The issue of the authentication of the Journal of Jean Laffite, because the only manuscript we have of it is probably just a copy, brings up a more general issue, not only in the study of history but also in the study of language:
- What makes two texts identical? Is it that they look the same? Or is it what they encode?
- What makes language work? Is it the physical distinctions? Or is it that there is a one to one correspondence between subcomponents?
I go for the more abstract interpretation of language, and I have very good reason to do so. At home and with my family, I use a language that had been dead and was revived. It was not transmitted in an unbroken line from mother to child like most living languages. A dead text intervened and preserved the language until people were ready to use it again.
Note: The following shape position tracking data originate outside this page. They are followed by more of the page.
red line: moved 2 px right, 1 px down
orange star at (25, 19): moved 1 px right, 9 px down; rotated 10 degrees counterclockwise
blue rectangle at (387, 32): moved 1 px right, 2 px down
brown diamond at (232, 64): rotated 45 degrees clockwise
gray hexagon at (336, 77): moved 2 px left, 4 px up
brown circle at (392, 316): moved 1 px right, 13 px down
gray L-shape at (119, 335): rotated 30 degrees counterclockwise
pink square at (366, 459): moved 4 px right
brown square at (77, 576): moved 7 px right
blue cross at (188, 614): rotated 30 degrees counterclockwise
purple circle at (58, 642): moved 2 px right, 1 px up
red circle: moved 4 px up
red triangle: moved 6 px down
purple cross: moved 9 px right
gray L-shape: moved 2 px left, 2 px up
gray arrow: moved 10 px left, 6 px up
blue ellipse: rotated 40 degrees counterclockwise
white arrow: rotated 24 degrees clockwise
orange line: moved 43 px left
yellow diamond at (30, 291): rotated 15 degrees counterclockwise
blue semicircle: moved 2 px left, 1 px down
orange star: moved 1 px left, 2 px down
And what is more, we have no original copies of that text and no copies that even remotely look like the original. The Old Testament was was passed down by copying word for word and letter for letter. There are some scribal errors, and there are also some passages which have obviously been altered, if we do a good internal analysis, but largely it came down through the generations more or less intact.
But the copies that people now have and are using to study that text are written in a different looking set of symbols from those that were most likely used when the text was first written down.
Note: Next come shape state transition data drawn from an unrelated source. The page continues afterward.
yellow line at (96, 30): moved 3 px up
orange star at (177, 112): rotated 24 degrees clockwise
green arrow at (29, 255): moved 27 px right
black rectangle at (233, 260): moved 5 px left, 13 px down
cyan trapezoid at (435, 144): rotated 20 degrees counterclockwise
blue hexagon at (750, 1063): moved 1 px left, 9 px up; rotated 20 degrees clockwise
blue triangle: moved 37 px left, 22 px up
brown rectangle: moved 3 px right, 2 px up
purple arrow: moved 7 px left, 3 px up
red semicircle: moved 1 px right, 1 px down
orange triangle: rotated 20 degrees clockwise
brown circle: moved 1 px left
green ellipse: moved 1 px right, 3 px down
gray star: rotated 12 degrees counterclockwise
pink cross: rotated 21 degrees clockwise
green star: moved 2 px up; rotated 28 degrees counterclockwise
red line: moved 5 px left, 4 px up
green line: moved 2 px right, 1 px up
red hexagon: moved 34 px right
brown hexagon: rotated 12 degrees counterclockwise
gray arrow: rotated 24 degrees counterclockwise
Hebrew writers adopted the Assyrian alphabet symbols after an exile among Aramaic speakers. Today, and in the past two millenia, when we read the old testament, the sixth commandment, “thou shalt not murder” looks more or less like this: לא תרצח
But at the time of the composition or first writing of the text, it looked more like this:
Does it matter what it looked like? Absolutely not. It is letter per letter the same. But do you know how many people have developed an attachment to the Assyrian form of the letters and think there is something holy or special or undeniably Hebrew about them? These are the same people who would not recognize their friends if they had a new hairdo.
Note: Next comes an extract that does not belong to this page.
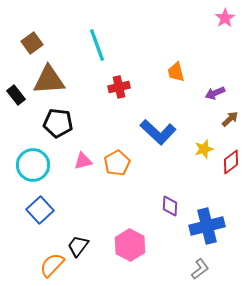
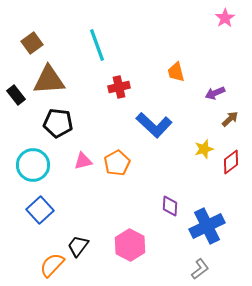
blue L-shape: moved 4 px left, 7 px up
blue cross: rotated 12 degrees counterclockwise
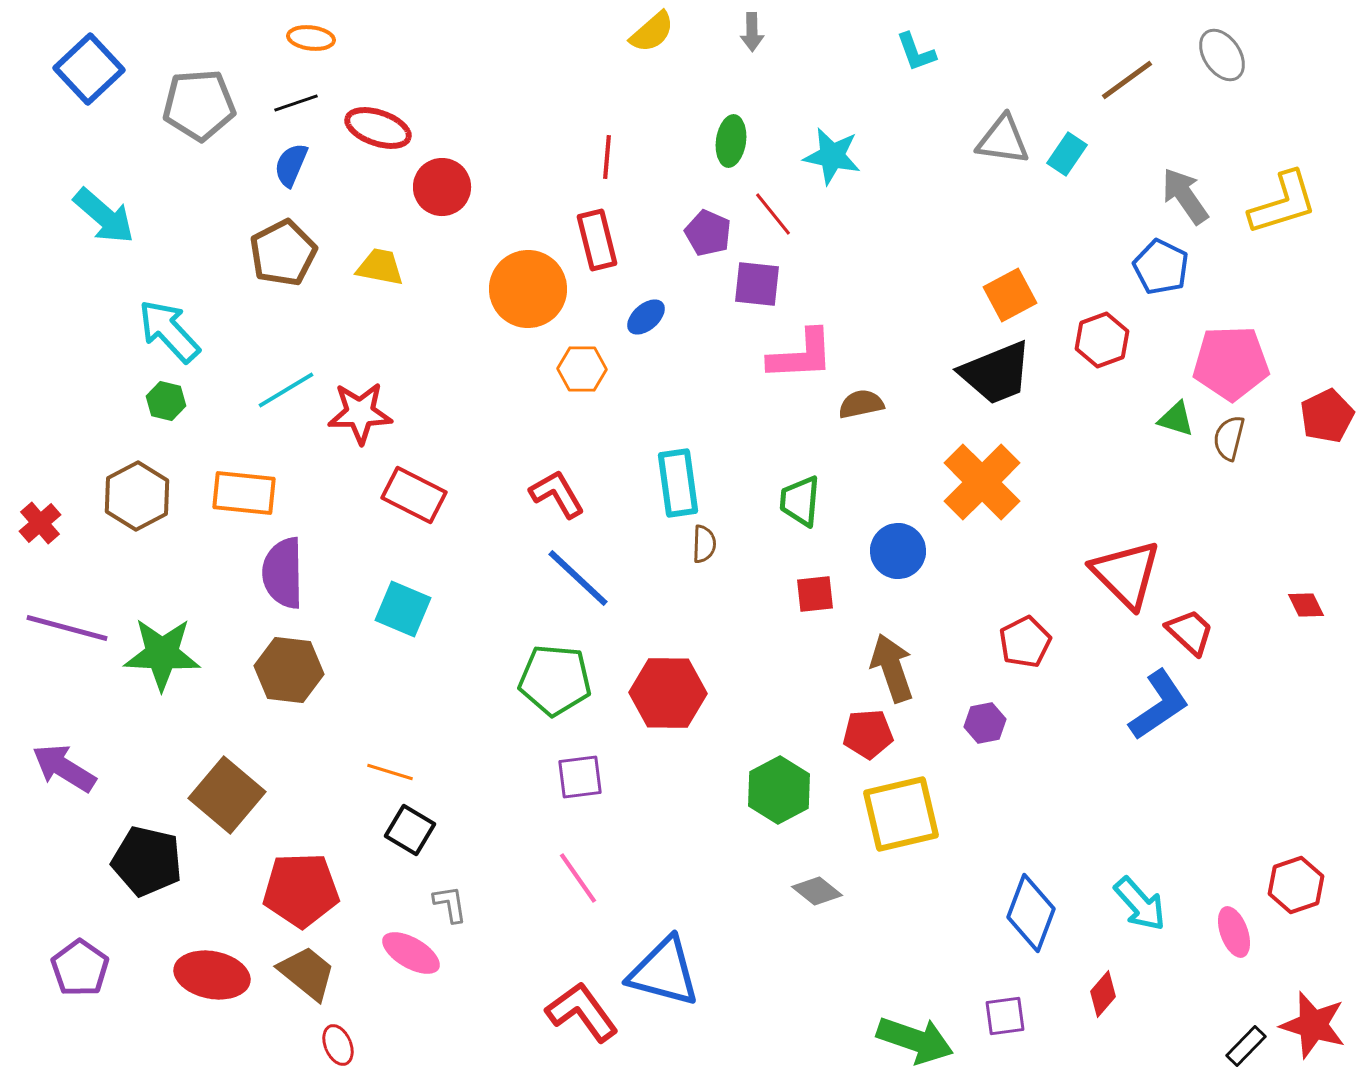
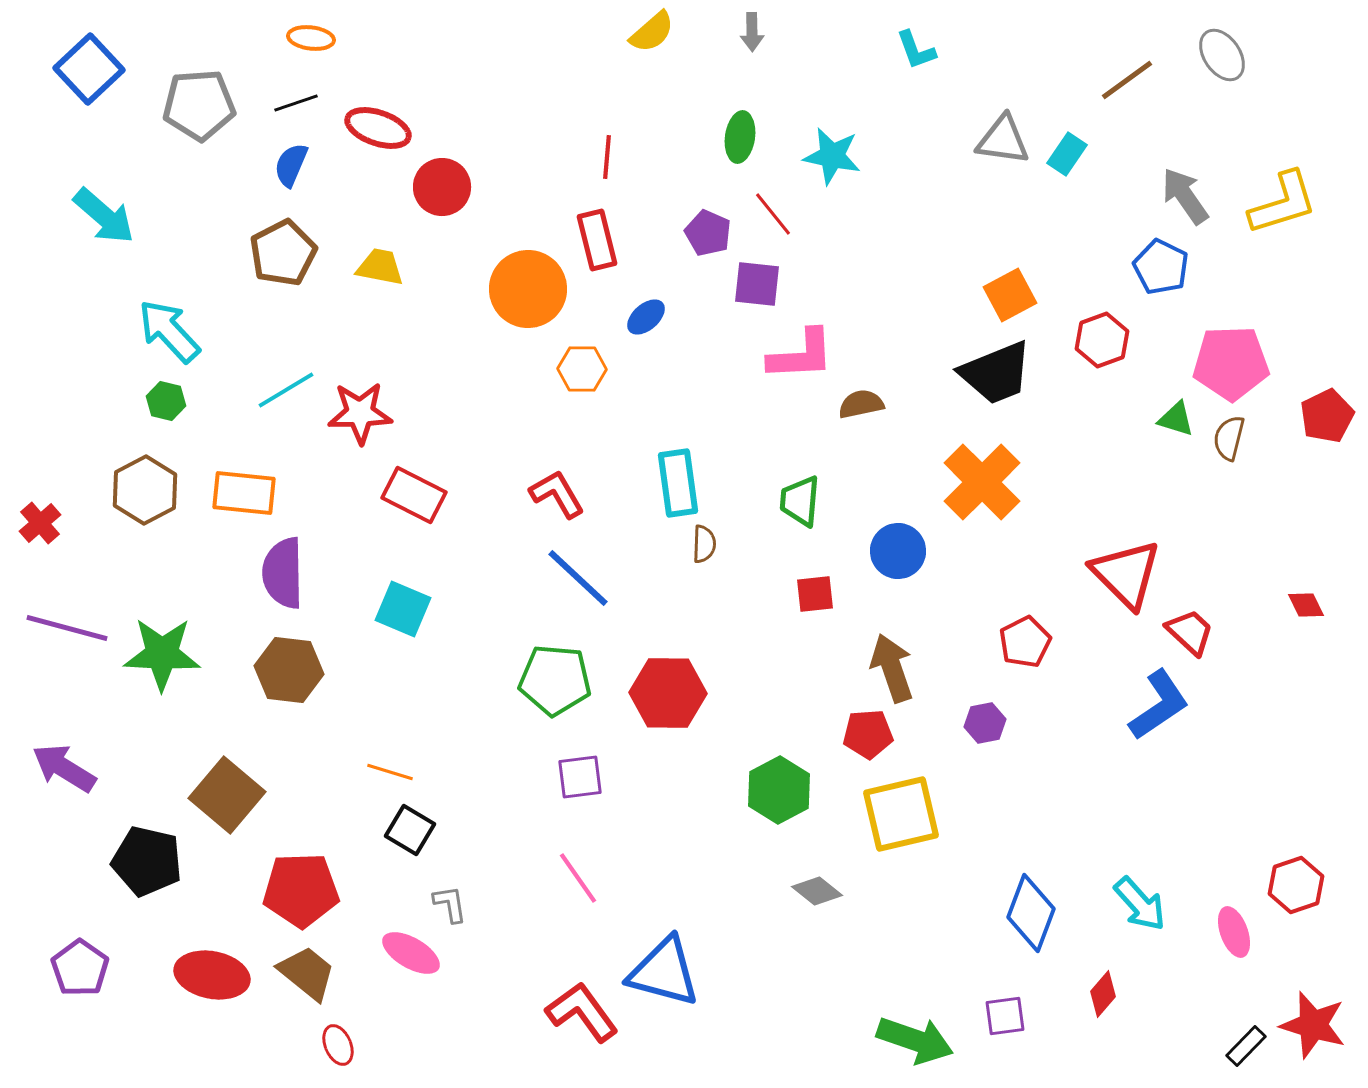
cyan L-shape at (916, 52): moved 2 px up
green ellipse at (731, 141): moved 9 px right, 4 px up
brown hexagon at (137, 496): moved 8 px right, 6 px up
Today, when I communicate by email in Hebrew with family members, if I want to write “thou shalt not murder”, I just type “La trzh.” It’s the same six letters, and it does not matter what they look like, as long as those of us communicating realize what they stand for.
So here is the moral: when looking for your friends, don’t judge by appearances. When identifying a language, don’t base it on what the letters look like. Yo soy una mujer is Spanish. I am a woman is English. I didn’t have to switch fonts to do that. I can do it in Hebrew, too: Ani ase. You judge the code not by the symbols it is encoded in, but by the correspondences. I could use morse code or smoke signals and it would still be the same.
When judging a copy of a copy of an older manuscript whose original no longer exists, we need to be able to do the same thing. Put aside our prejudices of what it should look like and ask ourselves: who could have written this? What language or dialect is it in? What were they trying to say?